REQUIREMENT: If a line in the material below has the string "index", copy it out.

SOURCE MATERIAL:

== == ==

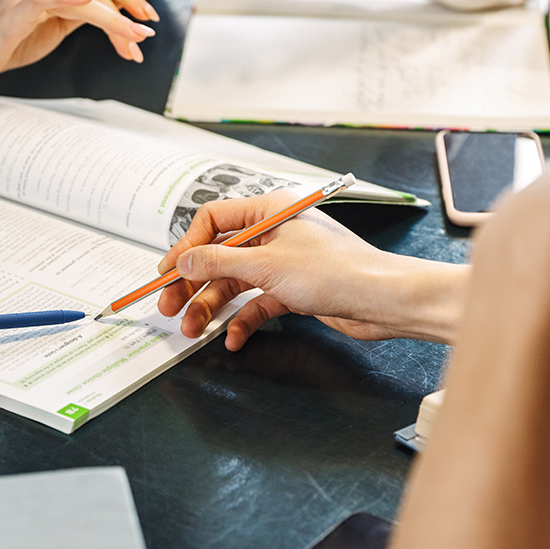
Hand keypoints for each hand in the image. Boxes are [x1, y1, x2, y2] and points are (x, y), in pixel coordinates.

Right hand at [0, 0, 158, 115]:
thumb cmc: (12, 41)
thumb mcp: (58, 26)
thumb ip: (85, 15)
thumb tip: (122, 18)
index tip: (148, 19)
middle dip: (129, 5)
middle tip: (147, 32)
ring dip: (113, 20)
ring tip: (132, 42)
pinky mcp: (15, 7)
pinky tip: (89, 0)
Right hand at [157, 190, 460, 348]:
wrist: (382, 301)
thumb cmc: (338, 271)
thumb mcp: (267, 265)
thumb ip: (220, 262)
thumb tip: (184, 259)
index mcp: (269, 211)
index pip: (214, 220)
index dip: (186, 245)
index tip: (166, 272)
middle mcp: (274, 233)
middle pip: (220, 256)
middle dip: (193, 283)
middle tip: (170, 307)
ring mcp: (283, 262)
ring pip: (235, 283)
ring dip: (212, 307)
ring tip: (194, 329)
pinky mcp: (293, 289)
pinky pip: (257, 304)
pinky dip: (243, 320)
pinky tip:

== == ==

RESPONSE:
index tip: (148, 19)
index mcp: (269, 211)
index pip: (214, 220)
index dip: (186, 245)
index tip: (166, 272)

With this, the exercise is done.